L’homme de Magenta ne la lui donna pas,
Mais il se découvrit, et, prenant dans ses bras
Celui qu’il envoyait mourir, non sans envie,
Il l’embrassa devant l’armée et devant Dieu,
Et, l’immortalisant par ce sublime adieu,
Il lui fit une mort plus belle que la vie.
Heureux ceux qui s’en vont sur des chevaux fougueux,
Par le vent emportés dans les vallons en feux,
Jusque dans le trépas harceler la fortune !
Comme au soleil d’hiver étincelle un glacier,
Sur leurs cols vigoureux les cuirasses d’acier
Resplendissent au clair de lune.
Qu’ils sont beaux ces guerriers, dans la mort résolus !
Ils volent franchissant les fossés, les talus,
Et leur ombre autour d’eux-bondit, flotte et s’allonge ;
Et l’ennemi disait : « Que vont-ils donc oser ?
Quel combat fabuleux viennent-ils proposer ?
Nocturnes cavaliers, font-ils la guerre en songe ?… »
Ils la font ! Les voilà.

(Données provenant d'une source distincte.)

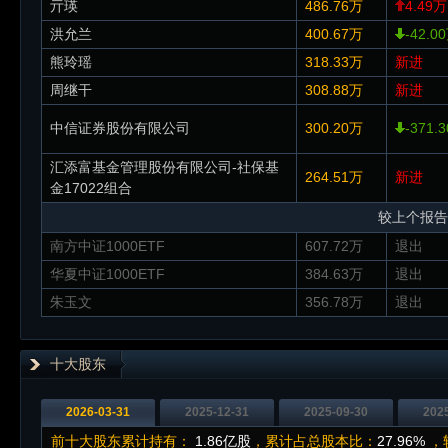
亓瑛
486.76万
4.49万
洪允兰
400.67万
-42.0
熊玲瑶
318.33万
新进
周继干
308.88万
新进
中信证券股份有限公司
300.20万
-371.
汇添富基金管理股份有限公司-社保基
264.51万
新进
金17022组合
较上个报告
南方中证1000ETF
607.72万
退出
华夏中证1000ETF
384.63万
退出
朱玉文
356.78万
退出
十大股东
2026-03-31
2025-12-31
2025-09-30
202
前十大股东累计持有：
1.86亿股
，累计占总股本比：
27.96%
，较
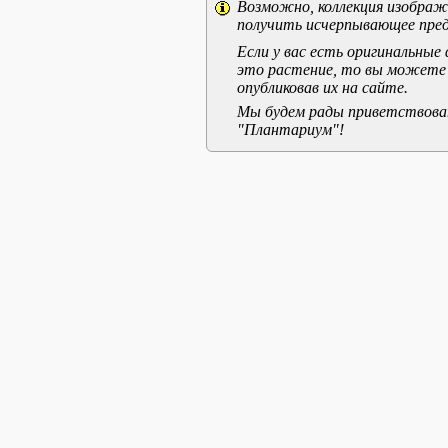
Возможно, коллекция изображе
получить исчерпывающее пред
Если у вас есть оригинальны
это растение, то вы можете
опубликовав их на сайте.
Мы будем рады приветствоват
"Плантариум"!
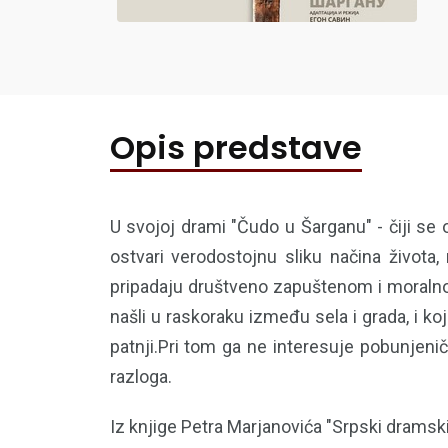
Opis predstave
U svojoj drami "Čudo u Šarganu" - čiji se 
ostvari verodostojnu sliku načina života,
pripadaju društveno zapuštenom i moralno
našli u raskoraku između sela i grada, i k
patnji.Pri tom ga ne interesuje pobunjenič
razloga.
Iz knjige Petra Marjanovića "Srpski dramsk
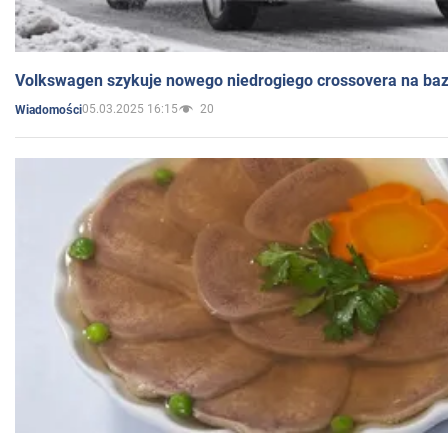
Volkswagen szykuje nowego niedrogiego crossovera na bazi
05.03.2025 16:15
20
Wiadomości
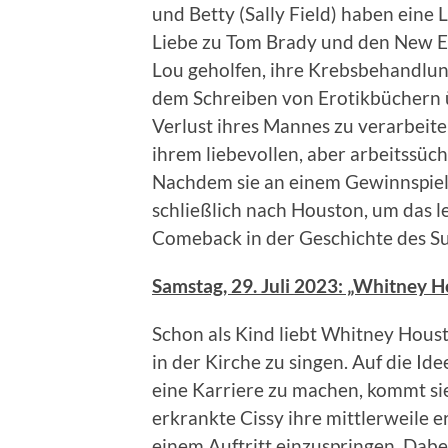
und Betty (Sally Field) haben eine 
Liebe zu Tom Brady und den New En
Lou geholfen, ihre Krebsbehandlung
dem Schreiben von Erotikbüchern ü
Verlust ihres Mannes zu verarbeiten
ihrem liebevollen, aber arbeitssü
Nachdem sie an einem Gewinnspiel 
schließlich nach Houston, um das l
Comeback in der Geschichte des Su
Samstag, 29. Juli 2023: „Whitney 
Schon als Kind liebt Whitney Houst
in der Kirche zu singen. Auf die Ide
eine Karriere zu machen, kommt sie 
erkrankte Cissy ihre mittlerweile e
einem Auftritt einzuspringen. Dabe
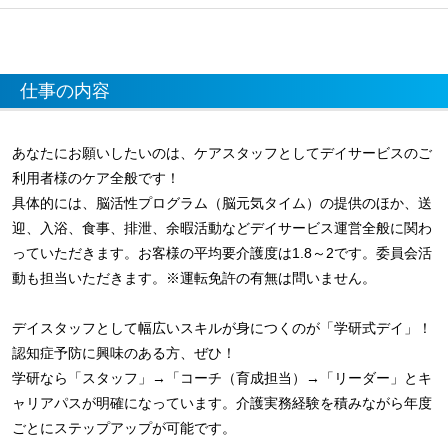
仕事の内容
あなたにお願いしたいのは、ケアスタッフとしてデイサービスのご
利用者様のケア全般です！
具体的には、脳活性プログラム（脳元気タイム）の提供のほか、送
迎、入浴、食事、排泄、余暇活動などデイサービス運営全般に関わ
っていただきます。お客様の平均要介護度は1.8～2です。委員会活
動も担当いただきます。※運転免許の有無は問いません。
デイスタッフとして幅広いスキルが身につくのが「学研式デイ」！
認知症予防に興味のある方、ぜひ！
学研なら「スタッフ」→「コーチ（育成担当）→「リーダー」とキ
ャリアパスが明確になっています。介護実務経験を積みながら年度
ごとにステップアップが可能です。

Balayant le terrain,
L’escadron est entré dans la masse d’airain
Comme au lit d’un torrent les neiges en déroute !…
Épaississez vos rangs ! entre-croisez vos fers !
Déchaînez la mitraille !… Ils passent au travers…
On leur a dit : « Allez. » Ils se taillent leur route.
Bientôt tout se fondit, et l’on ne les vit plus ;
Et le vallon s’emplit d’un mélange confus…
Le regard seul de Dieu les distinguait dans l’ombre…
Ainsi va dans l’orage un vaisseau démâté :
Il plonge, se redresse et surnage, emporté
Par l’aquillon, tournoie, — et sombre.
Non, ne te voile point, ô lune, éclaire-les !
Tisse-leur un linceul dans tes pâles reflets,
Car demain, reprenant sa course coutumière,
Le soleil envîra ta place en ces tournois,
Honteux de n’avoir pas une seconde fois
Dans le ciel immobile arrêté sa lumière.
Ils avaient été longs, ô Mac-Mahon ! si longs,
Que, lorsque le soleil éclaira les vallons,
Il les trouva déserts au pied du bois paisible,
Et l’ennemi trompé put voir dans le lointain
Marcher dans la rosée, à l’air frais du matin,
Notre armée invaincue et son chef invincible.